There were days he woke up and wished that it had been a dream; that he'd be in his own bed, in his own room, and look out his window to see the majestic mountaintops of his home, deep blues and purples vibrant in the crisp morning air.

Every day, he woke to the spare bed in the room a bit too small for someone of his stature, and looked out the window to ramshackle architecture still in the process of repair and rebuilding, the half-mangled structure of a world that no longer lived up to its name.

It was never a dream.

As short as his visit here had been, he could still see how this city had once stood. Venturing into it was a different experience entirely. Streets paved in gleaming white and edged with perfectly manicured lawns had rotted or been ripped away, replaced with stone so blue it verged on black. Houses and shops once contentedly clean and uniform now stood in various stages of disarray, patched up with the few mismatched materials their residents could find - a temporary solution to a permanent problem. The once-proud castle now stood, if just barely, in the same condition as the city, supported by an exposed skeleton carefully constructed of whatever pieces would keep the former symbol of royalty from crumbling for good. Everywhere he looked, the damage from the fall was painfully obvious.

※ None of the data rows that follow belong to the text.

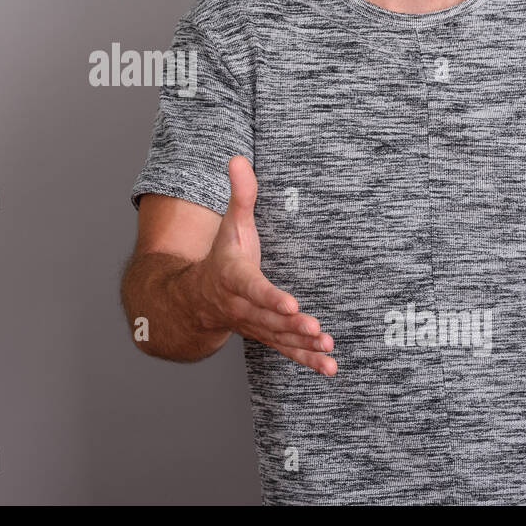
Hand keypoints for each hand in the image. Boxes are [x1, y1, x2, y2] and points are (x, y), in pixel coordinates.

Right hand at [191, 155, 335, 374]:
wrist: (196, 299)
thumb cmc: (222, 257)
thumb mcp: (230, 225)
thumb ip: (239, 194)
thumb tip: (237, 157)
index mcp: (233, 277)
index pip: (251, 287)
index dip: (270, 297)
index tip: (290, 303)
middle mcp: (242, 307)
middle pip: (267, 318)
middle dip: (292, 325)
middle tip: (316, 328)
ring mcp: (254, 326)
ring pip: (278, 339)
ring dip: (303, 346)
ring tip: (327, 347)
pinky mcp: (266, 337)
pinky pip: (286, 353)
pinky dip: (307, 362)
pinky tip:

He could feel the darkness steeped into the earth. It set his teeth on edge.

Try as he might, he couldn't walk the streets peacefully - not anymore. The sidelong glances had become almost too much to bear: glances from people who vaguely recognized him, except maybe he had darker skin and lighter hair last time, and wasn't it longer too? Glances that couldn't quite place him. Glances that entirely could. Glances that wished they hadn't. They made him want to scream, to tell the world - this world - that he never wanted this and it wasn't his fault, despite the quiet voice in his head that argued that yes, it was. They made him want to drop to his knees in contrition and grief, choking on apologies that would never run deep enough; his promise to someday make things right included this world, and he well knew it.

He felt the darkness surge only moments before he heard the yell.

"Terra! Over here! Heartless!"

Black, not blue. Fallen hearts, not fallen feelings. Either way, monsters were still monsters. He sprinted towards his friend's call, Earthshaker coming to his hand in an instant.

He could not keep his promise all at once. There was only so much he could do for now. This, at least, was a start.